[Start of section]
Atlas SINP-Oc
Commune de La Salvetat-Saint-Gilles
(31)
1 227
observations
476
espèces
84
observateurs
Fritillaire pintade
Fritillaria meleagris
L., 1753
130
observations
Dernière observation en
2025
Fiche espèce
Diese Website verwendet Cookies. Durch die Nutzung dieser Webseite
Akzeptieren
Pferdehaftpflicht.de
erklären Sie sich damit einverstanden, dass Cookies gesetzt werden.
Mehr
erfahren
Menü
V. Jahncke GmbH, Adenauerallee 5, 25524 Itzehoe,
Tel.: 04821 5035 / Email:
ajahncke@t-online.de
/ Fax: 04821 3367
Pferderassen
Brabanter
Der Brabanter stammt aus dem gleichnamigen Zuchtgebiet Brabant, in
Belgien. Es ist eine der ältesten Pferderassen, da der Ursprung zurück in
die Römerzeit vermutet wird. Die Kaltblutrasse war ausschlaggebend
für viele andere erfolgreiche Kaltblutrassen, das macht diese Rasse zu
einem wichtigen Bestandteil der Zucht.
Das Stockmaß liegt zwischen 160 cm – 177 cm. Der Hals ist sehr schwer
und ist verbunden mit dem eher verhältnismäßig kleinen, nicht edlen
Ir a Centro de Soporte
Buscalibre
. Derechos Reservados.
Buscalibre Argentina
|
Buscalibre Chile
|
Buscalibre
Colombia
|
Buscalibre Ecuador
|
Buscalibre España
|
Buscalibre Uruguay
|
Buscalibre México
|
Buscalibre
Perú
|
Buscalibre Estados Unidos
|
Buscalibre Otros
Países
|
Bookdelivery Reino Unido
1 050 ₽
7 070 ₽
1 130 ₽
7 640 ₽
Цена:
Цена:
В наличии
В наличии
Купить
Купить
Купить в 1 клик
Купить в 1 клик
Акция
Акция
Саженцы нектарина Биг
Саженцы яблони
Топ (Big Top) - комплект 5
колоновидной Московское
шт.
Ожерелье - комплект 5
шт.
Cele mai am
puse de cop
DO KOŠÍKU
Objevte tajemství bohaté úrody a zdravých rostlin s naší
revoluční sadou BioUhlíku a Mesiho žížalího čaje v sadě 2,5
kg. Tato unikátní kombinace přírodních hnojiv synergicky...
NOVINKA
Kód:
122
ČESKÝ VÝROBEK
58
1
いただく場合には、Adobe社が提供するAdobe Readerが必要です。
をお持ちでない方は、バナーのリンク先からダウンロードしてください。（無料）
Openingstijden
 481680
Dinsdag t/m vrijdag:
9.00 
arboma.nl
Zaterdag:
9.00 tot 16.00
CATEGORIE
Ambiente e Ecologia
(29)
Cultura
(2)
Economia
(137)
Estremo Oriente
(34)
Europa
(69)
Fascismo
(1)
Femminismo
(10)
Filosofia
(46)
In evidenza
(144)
[End of section]
[Start of section]
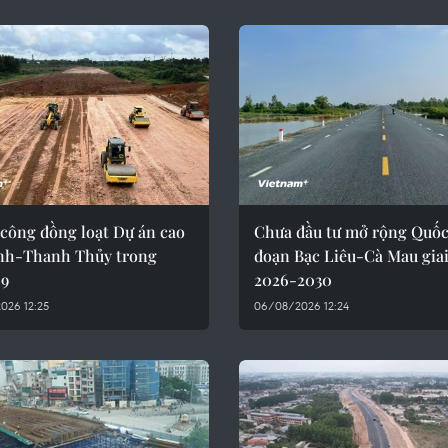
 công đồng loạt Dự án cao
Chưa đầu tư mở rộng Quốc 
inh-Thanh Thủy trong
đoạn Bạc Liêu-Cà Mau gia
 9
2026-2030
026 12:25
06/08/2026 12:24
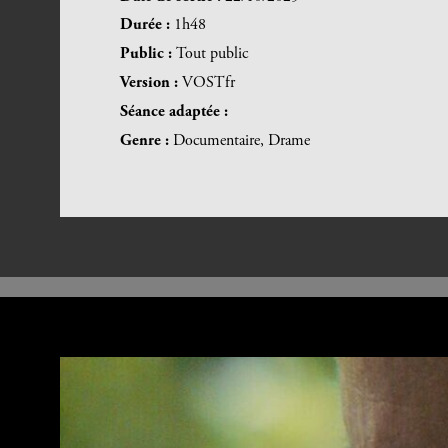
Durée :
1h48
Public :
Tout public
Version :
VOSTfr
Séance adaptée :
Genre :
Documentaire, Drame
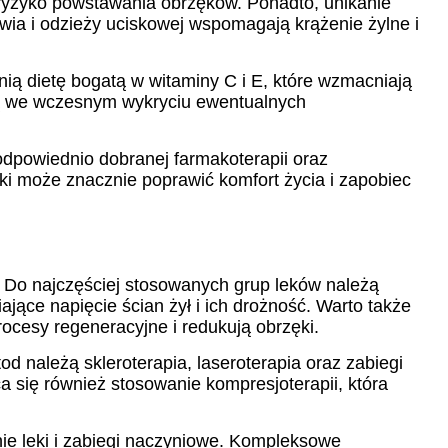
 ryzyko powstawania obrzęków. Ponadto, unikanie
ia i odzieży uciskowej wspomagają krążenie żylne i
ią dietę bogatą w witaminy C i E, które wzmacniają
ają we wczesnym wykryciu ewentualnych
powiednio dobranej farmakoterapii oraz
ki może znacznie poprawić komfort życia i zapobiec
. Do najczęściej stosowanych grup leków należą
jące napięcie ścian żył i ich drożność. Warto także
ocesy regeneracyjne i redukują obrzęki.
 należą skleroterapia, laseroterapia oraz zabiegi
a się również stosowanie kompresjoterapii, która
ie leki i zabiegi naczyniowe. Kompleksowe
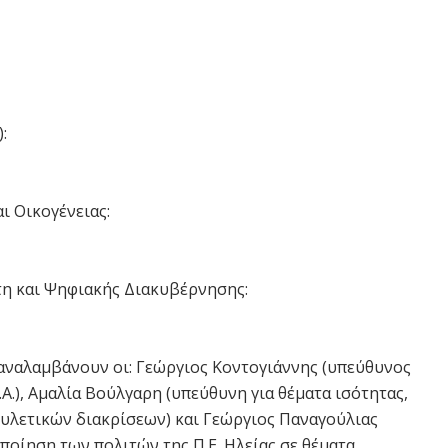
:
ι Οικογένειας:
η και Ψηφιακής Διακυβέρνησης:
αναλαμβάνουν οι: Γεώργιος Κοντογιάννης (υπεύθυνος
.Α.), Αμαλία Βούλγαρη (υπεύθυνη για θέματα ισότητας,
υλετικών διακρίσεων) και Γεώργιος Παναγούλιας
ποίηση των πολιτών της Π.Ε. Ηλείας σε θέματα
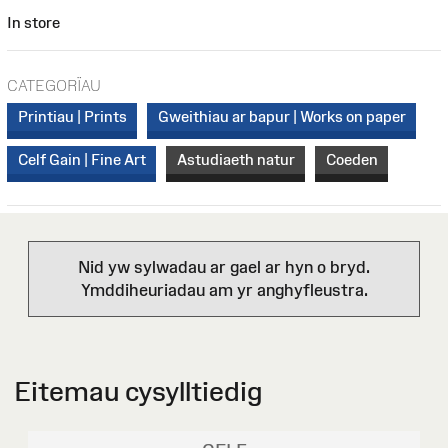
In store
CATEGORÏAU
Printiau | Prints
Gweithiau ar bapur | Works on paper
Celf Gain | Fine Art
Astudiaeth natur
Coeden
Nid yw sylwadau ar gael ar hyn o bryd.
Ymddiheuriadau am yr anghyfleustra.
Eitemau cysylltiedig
[End of section]
[Start of section]
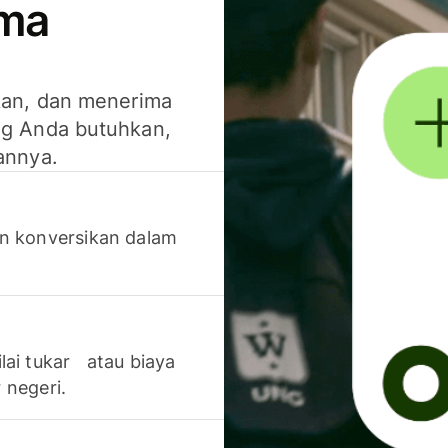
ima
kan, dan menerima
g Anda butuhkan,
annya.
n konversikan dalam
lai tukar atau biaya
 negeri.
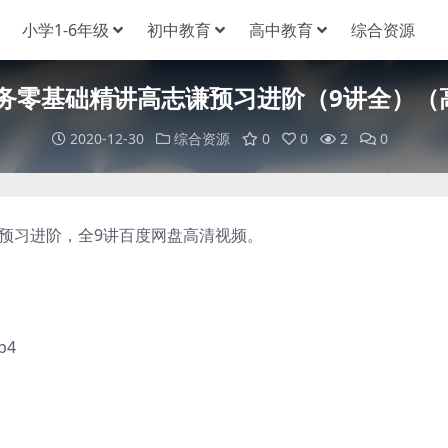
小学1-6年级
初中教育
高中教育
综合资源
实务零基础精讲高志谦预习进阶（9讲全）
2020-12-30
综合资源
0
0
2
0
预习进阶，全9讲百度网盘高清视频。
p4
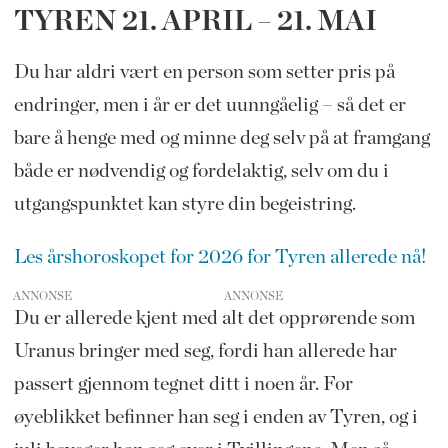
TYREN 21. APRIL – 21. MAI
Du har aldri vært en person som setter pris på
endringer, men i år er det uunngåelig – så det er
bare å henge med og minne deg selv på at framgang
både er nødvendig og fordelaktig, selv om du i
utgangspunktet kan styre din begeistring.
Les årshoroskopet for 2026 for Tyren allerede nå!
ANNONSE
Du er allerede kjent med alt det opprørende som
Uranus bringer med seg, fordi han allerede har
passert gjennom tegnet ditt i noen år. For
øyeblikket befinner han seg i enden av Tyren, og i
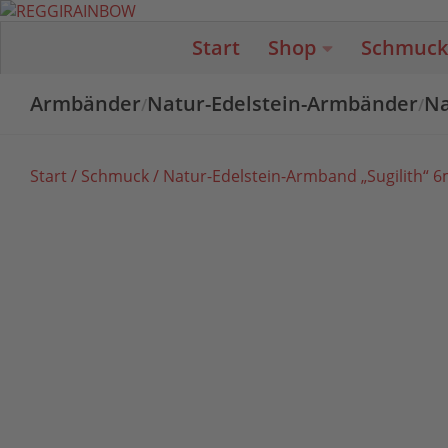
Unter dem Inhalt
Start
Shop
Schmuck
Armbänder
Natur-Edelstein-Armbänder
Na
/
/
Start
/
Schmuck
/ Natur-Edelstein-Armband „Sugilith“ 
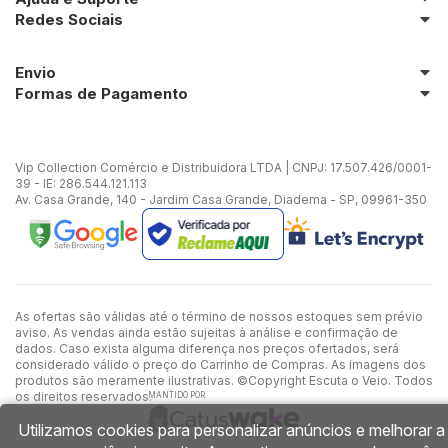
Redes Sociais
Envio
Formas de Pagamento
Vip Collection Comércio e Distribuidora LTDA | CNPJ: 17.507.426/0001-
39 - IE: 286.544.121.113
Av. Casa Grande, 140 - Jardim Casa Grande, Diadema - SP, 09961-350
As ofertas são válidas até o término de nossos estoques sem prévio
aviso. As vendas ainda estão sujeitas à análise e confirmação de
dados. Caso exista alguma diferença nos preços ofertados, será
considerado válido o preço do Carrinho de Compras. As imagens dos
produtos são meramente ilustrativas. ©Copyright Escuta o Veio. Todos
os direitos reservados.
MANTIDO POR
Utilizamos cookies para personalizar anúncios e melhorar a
[End of section]
**ACTIVITY**
Return solely the number of lines in the data that include the word "Armbänder".

**WRITTEN REPLY**
2